Work required: Reproduce word for word the text of every record below, leaving out the pictures.

Data for analysis:
*** Begin section ***

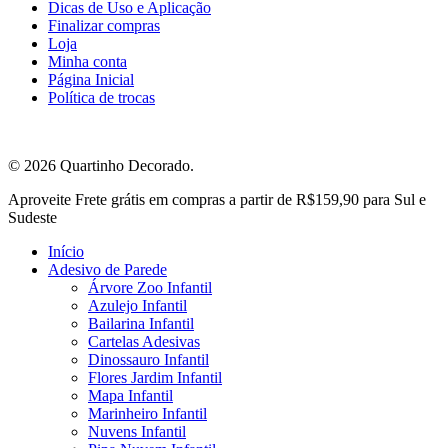
Dicas de Uso e Aplicação
Finalizar compras
Loja
Minha conta
Página Inicial
Política de trocas
© 2026 Quartinho Decorado.
Close
Aproveite Frete grátis em compras a partir de R$159,90 para Sul e
Menu
Sudeste
Início
Adesivo de Parede
Árvore Zoo Infantil
Azulejo Infantil
Bailarina Infantil
Cartelas Adesivas
Dinossauro Infantil
Flores Jardim Infantil
Mapa Infantil
Marinheiro Infantil
Nuvens Infantil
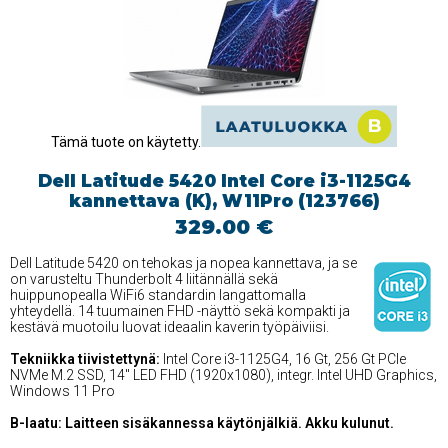
Tämä tuote on käytetty.
Dell Latitude 5420 Intel Core i3-1125G4
kannettava (K), W11Pro (123766)
329.00 €
Dell Latitude 5420 on tehokas ja nopea kannettava, ja se
on varusteltu Thunderbolt 4 liitännällä sekä
huippunopealla WiFi6 standardin langattomalla
yhteydellä. 14 tuumainen FHD -näyttö sekä kompakti ja
kestävä muotoilu luovat ideaalin kaverin työpäiviisi.
Tekniikka tiivistettynä:
Intel Core i3-1125G4, 16 Gt, 256 Gt PCIe
NVMe M.2 SSD, 14'' LED FHD (1920x1080), integr. Intel UHD Graphics,
Windows 11 Pro
B-laatu: Laitteen sisäkannessa käytönjälkiä. Akku kulunut.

*** End section ***

Response:
Dicas de Uso e Aplicação
Finalizar compras
Loja
Minha conta
Página Inicial
Política de trocas
© 2026 Quartinho Decorado.
Close
Aproveite Frete grátis em compras a partir de R$159,90 para Sul e
Menu
Sudeste
Início
Adesivo de Parede
Árvore Zoo Infantil
Azulejo Infantil
Bailarina Infantil
Cartelas Adesivas
Dinossauro Infantil
Flores Jardim Infantil
Mapa Infantil
Marinheiro Infantil
Nuvens Infantil
Tämä tuote on käytetty.
Dell Latitude 5420 Intel Core i3-1125G4
kannettava (K), W11Pro (123766)
329.00 €
Dell Latitude 5420 on tehokas ja nopea kannettava, ja se
on varusteltu Thunderbolt 4 liitännällä sekä
huippunopealla WiFi6 standardin langattomalla
yhteydellä. 14 tuumainen FHD -näyttö sekä kompakti ja
kestävä muotoilu luovat ideaalin kaverin työpäiviisi.
Tekniikka tiivistettynä:
Intel Core i3-1125G4, 16 Gt, 256 Gt PCIe
NVMe M.2 SSD, 14'' LED FHD (1920x1080), integr. Intel UHD Graphics,
Windows 11 Pro
B-laatu: Laitteen sisäkannessa käytönjälkiä. Akku kulunut.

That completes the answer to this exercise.